India on the road, bricks, revisiting the cast...
India on the road, bricks, revisiting the caste system, New Delhi, 2001 (Photo credit: rahuldlucca)

In ancient India the caste system apparently was regarded as a positive, divinely based phenomenon. The hierarchical differentiation of human beings on the basis of color (varna) and birth (jati) was seen as a worldly reflection of a ritually sacrificed Divine Body (purusa).

Accordingly, the Rig Veda of the conquering northern Aryans¹ tells of the ritual dismemberment of a Primal Cosmic Man, on which the caste system is based.

The highest, fair-skinned Brahman caste (priests, thinkers) emanated from the head, the lower and darker Kshatriya caste (rajas, warriors, persons of action) from the arms, while the next lower and darker Vaisna caste (merchants) originated from the thighs.

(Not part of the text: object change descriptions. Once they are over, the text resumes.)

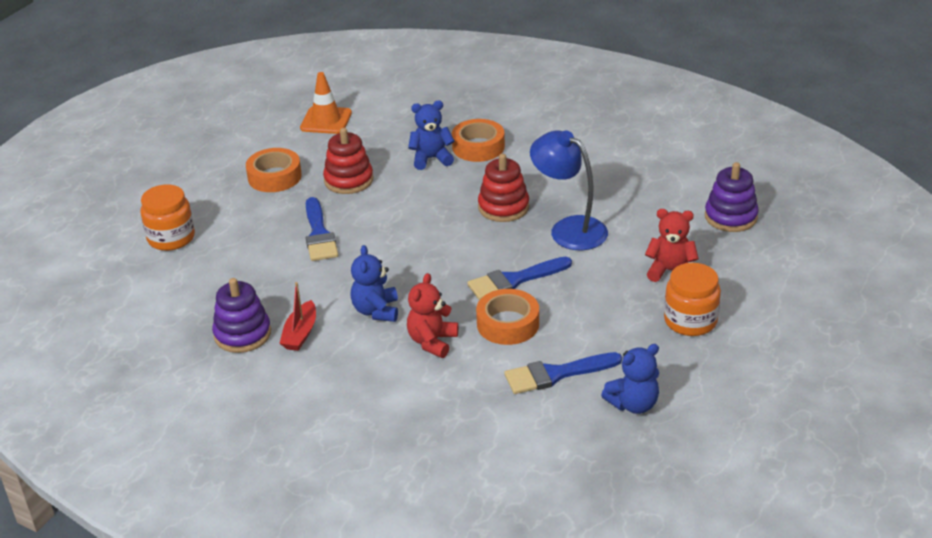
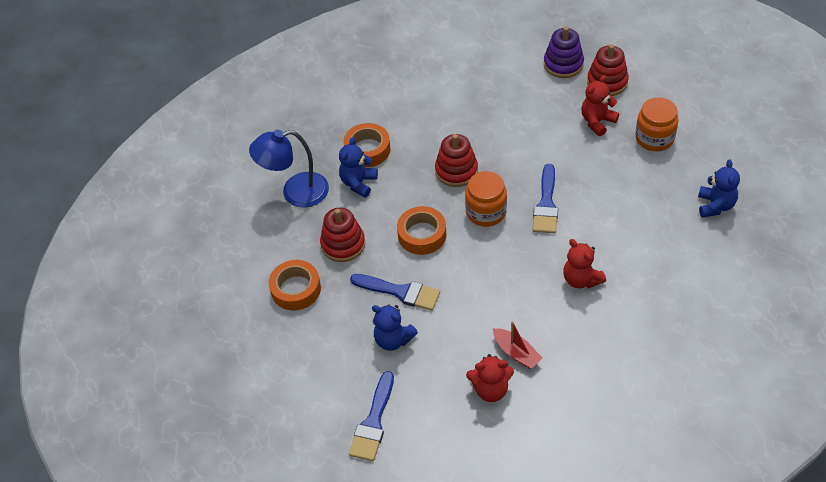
camera: 55 degrees left, 15 degrees up
(171, 238) = (324, 392): orange jar -> orange jar (486, 212)
(242, 334) = (490, 389): purple stacking toy -> red teddy bear
(326, 120) = (244, 224): orange traffic cone -> none
(376, 311) = (523, 296): blue teddy bear -> blue teddy bear (393, 339)
(508, 324) = (591, 230): orange tape -> orange tape (422, 235)
(556, 374) = (661, 229): blue brush -> blue brush (373, 422)
(569, 229) = (511, 148): blue lamp -> blue lamp (295, 192)
(739, 256) = (607, 82): none -> red stacking toy

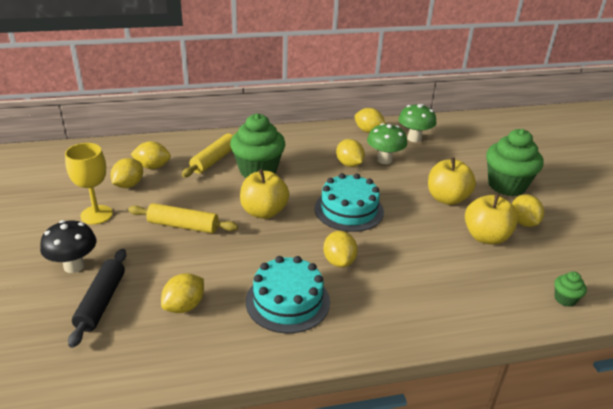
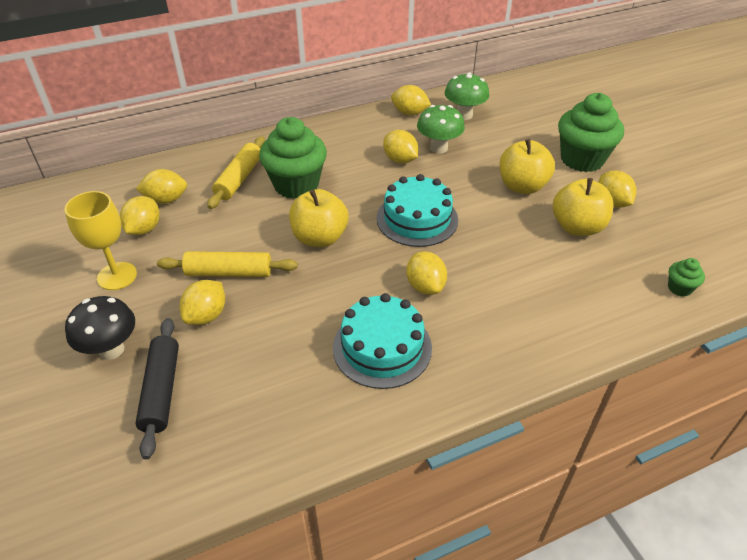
camera: 10 degrees left, 10 degrees up
(184, 306) = (264, 377): yellow lemon -> yellow lemon (206, 315)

Later, the additional fourth, lowest and darkest Sudra caste (servants) was added, believed to be the “feet” of the purusa. This caste was probably created by the Aryans to account for the indigenous Dravidians.

Like distinctions made by the apostle Paul in the New Testament, each caste had a unique social duty (dharma) to fulfill, corresponding to the particular part of the cosmic body from which it originated. Unlike Pauline Christianity, however, the Sudras were forbidden to study the sacred scripture of the Veda.²

In time, another fifth category evolved, the “untouchables” (quite literally, societal outcasts), whose members were allegedly so lowly that they didn’t belong to any caste. Deploring the caste system, Mahatma Gandhi called these people Harijans (“Children of God”).

Rabindranath Tagore and Gandhi in 1940.
Rabindranath Tagore and Gandhi in 1940. (Photo credit: Wikipedia)

Of the upper three castes, at age twelve the Hindu male undergoes the ritual of upanaya, receiving a sacred thread to indicate his status as ‘twice born.’  Not unlike the Christian Confirmation or Jewish Bar Mitzvah, this ceremony contains both cultural and spiritual significance.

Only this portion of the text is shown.